Please tell me why benchmark performance dropped.

Thanks.

Regards.

Aither.

  • Part Number: AM5728

    Tool/software: Code Composer Studio

    Hi, kind TI and every one,

    I'd like to know the possible reasons of why there is differences in performance when use or not use Cache in ti\vlib_c66x_3_3_2_0\examples\Regression.

    Thanks.

    Regards.

    Aither.

  • AIther,

    Can you provide the map file from your build for the DDR test case with the cache enabled. The code you are using for Cache is enable MAR bit 64, 128 and 129 which corresponds to following regions:

    4000 0000h - 40FF FFFF
    8000 0000h - 80FF FFFFh
    8100 0000h - 81FF FFFFh

    SO you need to ensure that the code/data sections are placed in that region. ALso, big is your code, is it larger than 128 KB ?

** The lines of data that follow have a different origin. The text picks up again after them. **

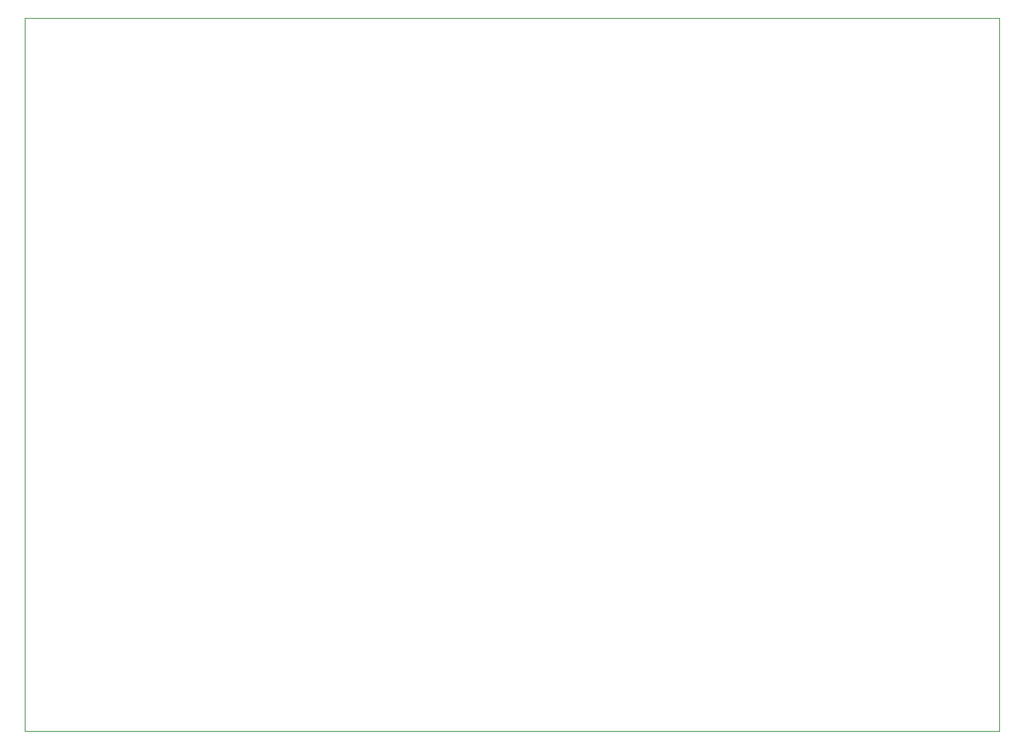
<source format=gbr>
G04 #@! TF.GenerationSoftware,KiCad,Pcbnew,5.0.2+dfsg1-1*
G04 #@! TF.CreationDate,2019-02-11T17:55:52+01:00*
G04 #@! TF.ProjectId,yaacwk,79616163-776b-42e6-9b69-6361645f7063,1.2*
G04 #@! TF.SameCoordinates,Original*
G04 #@! TF.FileFunction,Profile,NP*
%FSLAX46Y46*%
G04 Gerber Fmt 4.6, Leading zero omitted, Abs format (unit mm)*
G04 Created by KiCad (PCBNEW 5.0.2+dfsg1-1) date lun 11 feb 2019 17:55:52 CET*
%MOMM*%
%LPD*%
G01*
G04 APERTURE LIST*
%ADD10C,0.100000*%
G04 APERTURE END LIST*
D10*
X210000000Y-58350000D02*
X210000000Y-55950000D01*
X100000000Y-58350000D02*
X100000000Y-55950000D01*
X100000000Y-55936000D02*
X210000000Y-55936000D01*
X100000000Y-136386000D02*
X100000000Y-133386000D01*
X210000000Y-136386000D02*
X210000000Y-133386000D01*
X100000000Y-133386000D02*
X100000000Y-58386000D01*
X210000000Y-136386000D02*
X100000000Y-136386000D01*
X210000000Y-58386000D02*
X210000000Y-133386000D01*
M02*

</source>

    There are several great training materials to understand the impact of cache on performance and strategies to use cache optimally. you can checkout the C6000 embedded workshop section on cache :
    processors.wiki.ti.com/.../C6000_Embedded_Design_Workshop

    The C66x Cache user guide is also great resource for this topic.

    Regards
    Rahul
  • Hi, Rahul

    First, thanks for your reply.

    C:\ti\processor_sdk_rtos_am57xx_5_00_00_15\demos\audio-benchmark-starterkit\BenchmarkProjects\Benchmark_FFT_idkAM572x_c66ExampleProject\Release\Benchmark_FFT_idkAM572x_c66ExampleProject.map:

    MEMORY CONFIGURATION

    name origin length used unused attr fill
    ---------------------- -------- --------- -------- -------- ---- --------
    L2SRAM 00800000 00040000 00000480 0003fb80 RW X
    OCMC_RAM1 40300000 00080000 00000000 00080000 RWIX
    OCMC_RAM2 40400000 00100000 00000000 00100000 RWIX
    OCMC_RAM3 40500000 00100000 00000000 00100000 RWIX
    DDR0 80000000 40000000 00022560 3ffddaa0 RWIX


    SEGMENT ALLOCATION MAP

    run origin load origin length init length attrs members
    ---------- ----------- ---------- ----------- ----- -------
    00800000 00800000 00000480 00000480 r-x
    00800000 00800000 00000480 00000480 r-x .kernel
    80000000 80000000 0000c000 00000000 rw-
    80000000 80000000 0000c000 00000000 rw- .stack
    8000c000 8000c000 00009c80 00009c80 r-x
    8000c000 8000c000 00009c80 00009c80 r-x .text
    80015c80 80015c80 0000c0ac 00000000 rw-
    80015c80 80015c80 00008000 00000000 rw- .sysmem
    8001dc80 8001dc80 00003cd0 00000000 rw- .far
    80021950 80021950 000003dc 00000000 rw- .fardata
    80021d30 80021d30 000002f8 000002f8 r--
    80021d30 80021d30 000002f8 000002f8 r-- .const
    80022028 80022028 00000174 00000000 rw-
    80022028 80022028 00000120 00000000 rw- .cio
    80022148 80022148 00000054 00000000 rw- .bss
    8002219c 8002219c 00000048 00000048 r--
    8002219c 8002219c 00000048 00000048 r-- .switch
    800221e8 800221e8 00000160 00000160 r--
    800221e8 800221e8 00000160 00000160 r-- .cinit
    80022400 80022400 00000220 00000220 r-x
    80022400 80022400 00000220 00000220 r-x .csl_vect

    ...

    My map file is:

    /cfs-file/__key/communityserver-discussions-components-files/791/Benchmark_5F00_FFT_5F00_idkAM572x_5F00_c66ExampleProject.map.txt

    As above, all code at .text, and .text size is 0x9c80(39.125KB).

    And I checked C6000_Embedded_Design_Workshop for several times, but I could not find any problem.

     

    Please help me to solve this problem.

     

    Thanks again.

    Regards.

    Aither.

  • p aither said:

    #define TEST_BUFF_SZ 8*1024*1024

    #pragma DATA_ALIGN(a, CACHE_L2_LINESIZE)
    #pragma DATA_ALIGN(b, CACHE_L2_LINESIZE)
    #pragma DATA_ALIGN(c, CACHE_L2_LINESIZE)

    static short a[TEST_BUFF_SZ], b[TEST_BUFF_SZ], c[TEST_BUFF_SZ];

    These 3 buffers will consume 48MB of memory.  Why don't I see them in your map file?  The MAR sections correspond to 16MB regions of DDR, so you would need to have 5 minimum to cover all of your code and data with those giant arrays defined.